🤖 AI Summary
In multi-agent games, opponent modeling often relies on domain-specific heuristics, and computing approximate optimal responses remains intractable in large-scale imperfect-information settings.
Method: This paper extends the Policy-Space Response Oracles (PSRO) framework by integrating Monte Carlo Tree Search (MCTS), conditional generative world-state sampling, and Nash Bargaining Solution (NBS)-driven meta-strategy computation. It pioneers the incorporation of generative modeling into MARL search, introduces two novel NBS-based meta-strategy solvers, and enables online Bayesian co-player policy prediction.

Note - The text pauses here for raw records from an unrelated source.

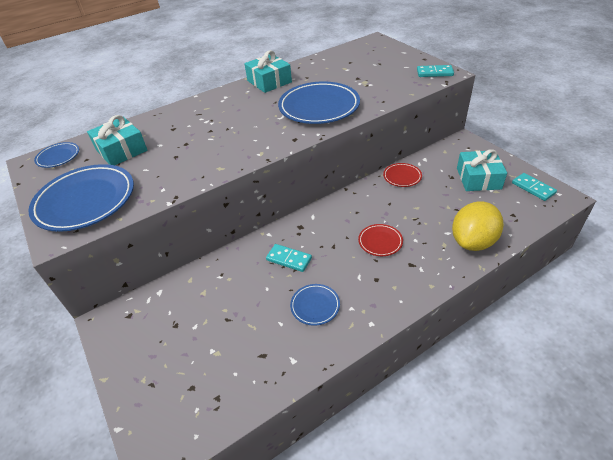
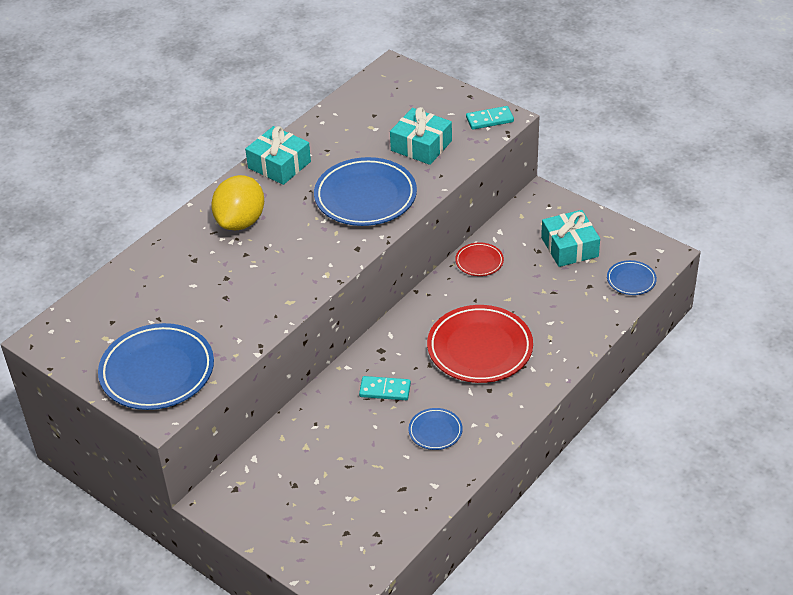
camera: 20 degrees left, 0 degrees up
blue plate [34,142,79,168] -> blue plate moved to [607,260,657,295]
turquoise gift [87,115,147,165] -> turquoise gift moved to [390,107,452,165]
red plate [358,224,403,256] -> red plate [427,305,533,383], size x2.06
yellow lemon [452,201,503,251] -> yellow lemon moved to [211,175,264,230]
turquoise domino [512,173,557,201] -> none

Results: Evaluated on Colored Trails and Deal or No Deal—two canonical imperfect-information negotiation benchmarks—the algorithm converges toward Nash equilibria. In human-subject experiments involving 346 participants, it achieves social welfare comparable to human–human negotiations, while significantly improving human–AI collaboration efficiency and fairness.
📝 Abstract
Multiagent reinforcement learning (MARL) has benefited significantly from population-based and game-theoretic training regimes. One approach, Policy-Space Response Oracles (PSRO), employs standard reinforcement learning to compute response policies via approximate best responses and combines them via meta-strategy selection. We augment PSRO by adding a novel search procedure with generative sampling of world states, and introduce two new meta-strategy solvers based on the Nash bargaining solution. We evaluate PSRO's ability to compute approximate Nash equilibrium, and its performance in two negotiation games: Colored Trails, and Deal or No Deal. We conduct behavioral studies where human participants negotiate with our agents ($N = 346$). We find that search with generative modeling finds stronger policies during both training time and test time, enables online Bayesian co-player prediction, and can produce agents that achieve comparable social welfare negotiating with humans as humans trading among themselves.